### Source text
Add implementation details docs page, note on propto=True for log_density

roualdes / bridgestan

BridgeStan provides efficient in-memory access through Python, Julia, and R to the methods of a Stan model.

https://roualdes.github.io/bridgestan

BSD 3-Clause "New" or "Revised" License

87 stars 12 forks source link

Add implementation details docs page, note on propto=True for log_density #192

Closed WardBrian closed 7 months ago

WardBrian commented 7 months ago

This is a bit of a weird thing I've been thinking about recently that it is good to alert users for. It's related to #165 and #180.

Basically propto=True requires we pass vars to Stan. Before #165, we were even calling grad, wasting a lot of computation. Since #165, we no longer call grad, but it still may lead to more work than you'd expect, since the Stan math library assumes (justifiably) that if you're calling a function with vars you will want gradients, and so it can do some pre-computation for you. Because we never call/use grad() in log_density, this is wasted effort.

### Tasks to complete
**A)** From the BridgeStan issue, write out the stretch from "https://roualdes.github.io/bridgestan" through "#165 and #180." word for word.
**B)** Does the BridgeStan issue agree with each statement? Answer yes or no and quote the words that decide it. (i) WardBrian closed the issue. (ii) Since #165, log_density still calls grad. (iii) The project has 87 forks.
The items that come next aren't needed.

### Record set
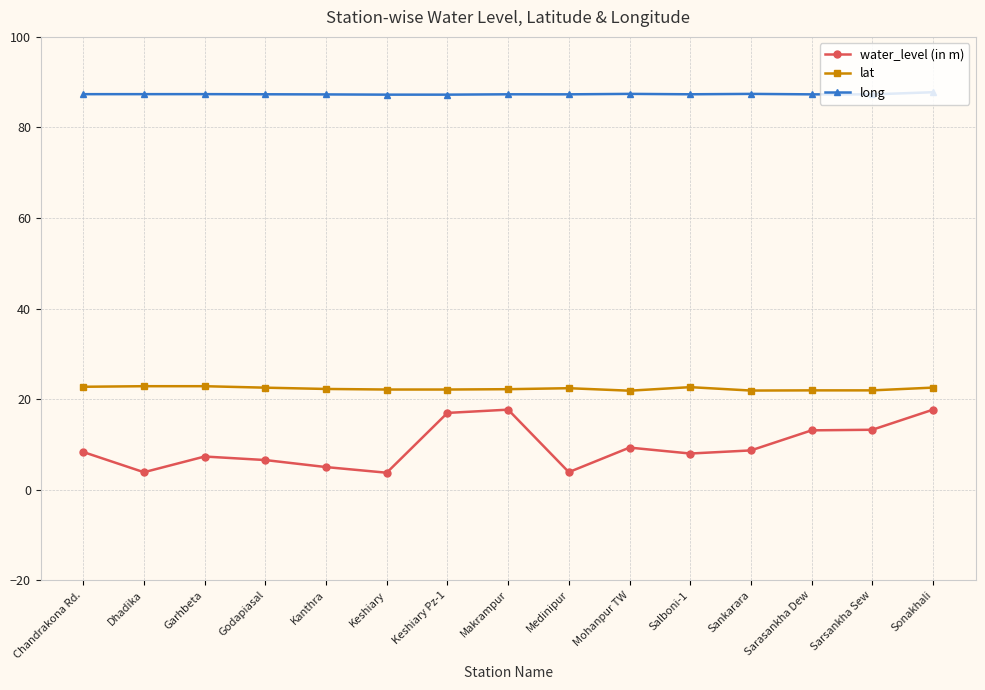

What value does the water_level (in m) series have at Mohanpur TW?

9.3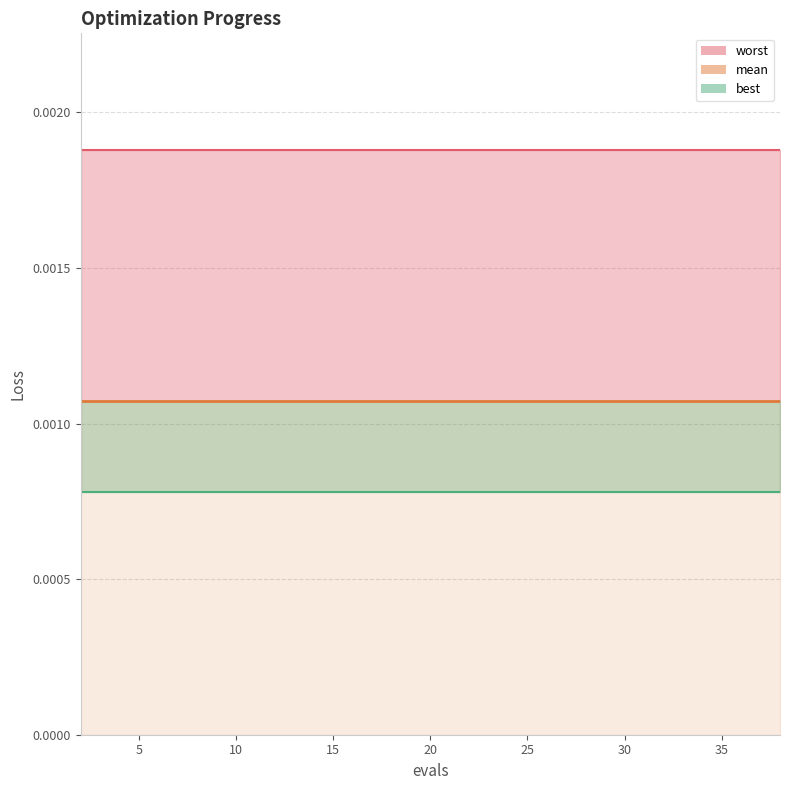

Where is best nearest to the value 0?

2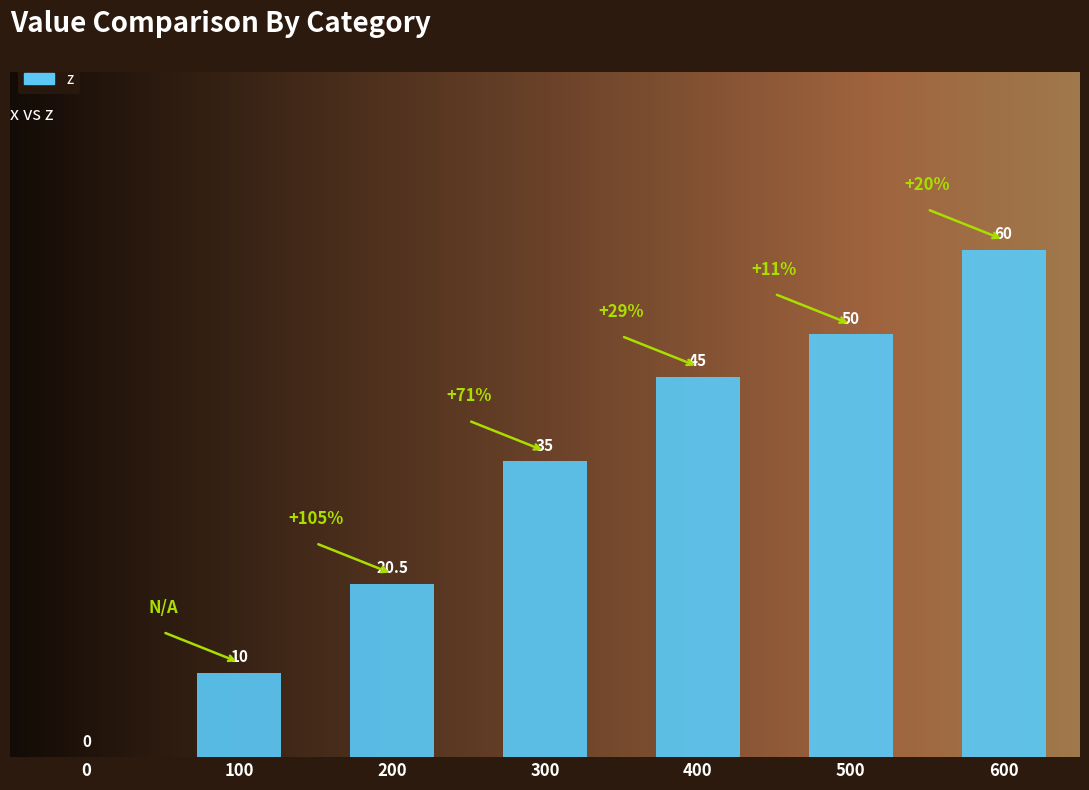

How many positive values are there?

6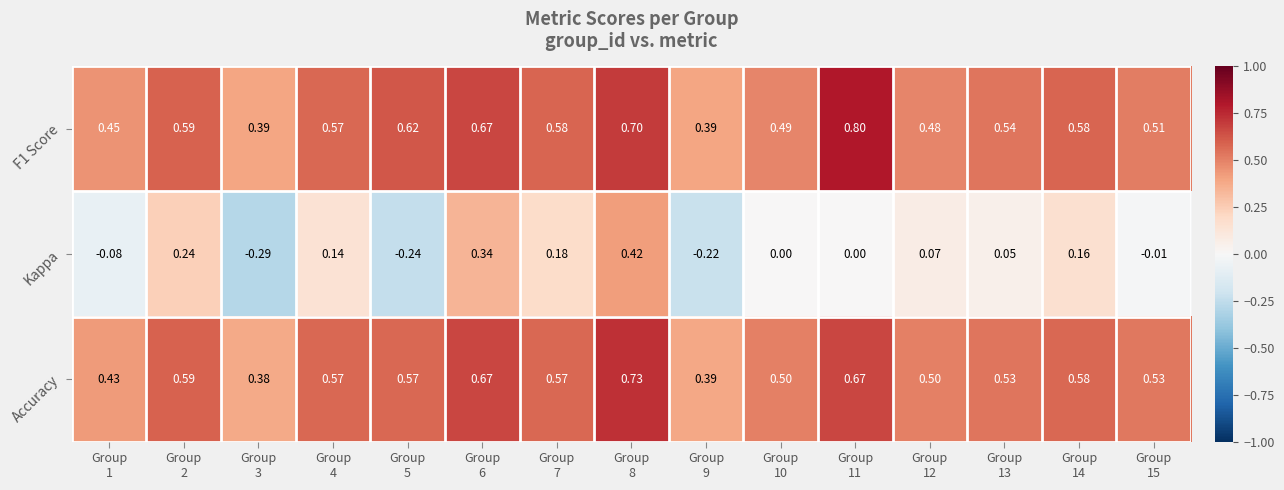

Which series has the largest range (max minus min)?

Kappa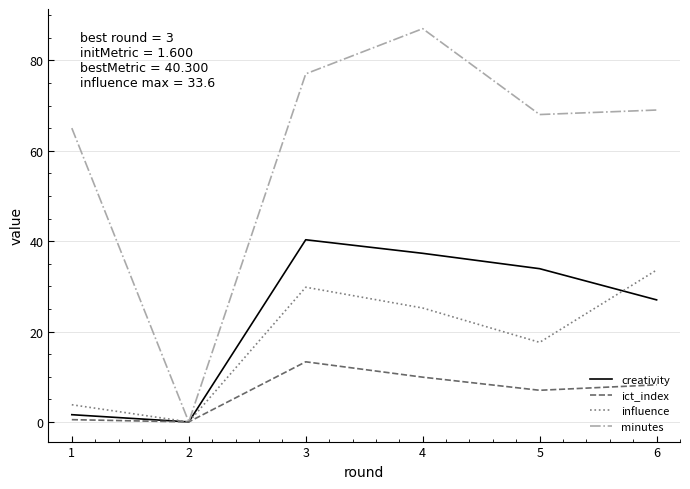

What is the greatest value displayed?

87.0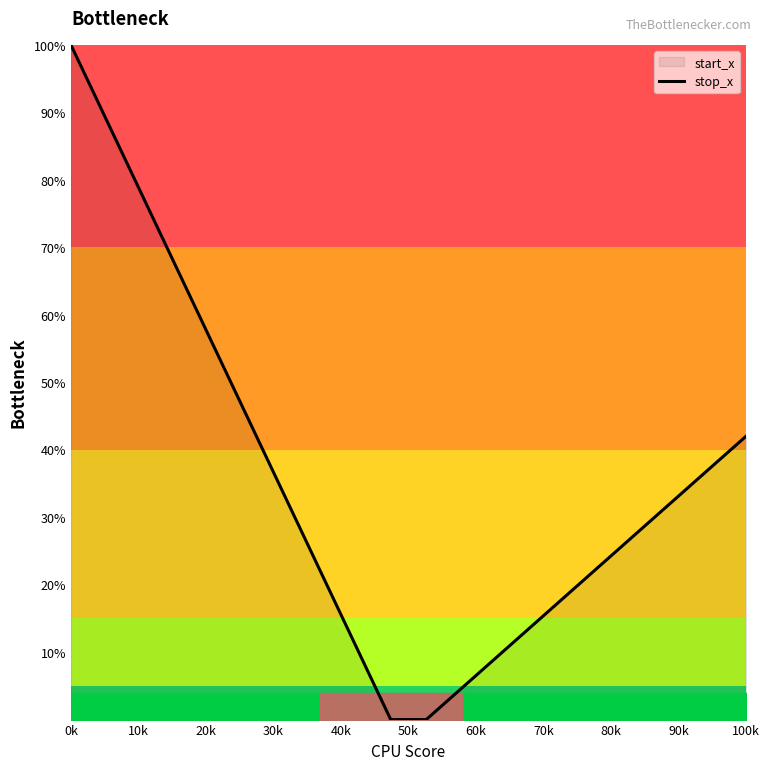

Reading left to right, extract all data points from this chart.

100.0	88.9	77.8	66.7	55.6	44.4	33.3	22.2	11.1	0.0	0.0	4.7	9.3	14.0	18.7	23.3	28.0	32.7	37.3	42.0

### Outputs for the tasks
**A)**
https://roualdes.github.io/bridgestan

BSD 3-Clause "New" or "Revised" License

87 stars 12 forks source link

Add implementation details docs page, note on propto=True for log_density #192

Closed WardBrian closed 7 months ago

WardBrian commented 7 months ago

This is a bit of a weird thing I've been thinking about recently that it is good to alert users for. It's related to #165 and #180.

**B)**
(i) Yes: "Closed WardBrian closed 7 months ago"
(ii) No: "Since #165, we no longer call grad"
(iii) No: "87 stars 12 forks"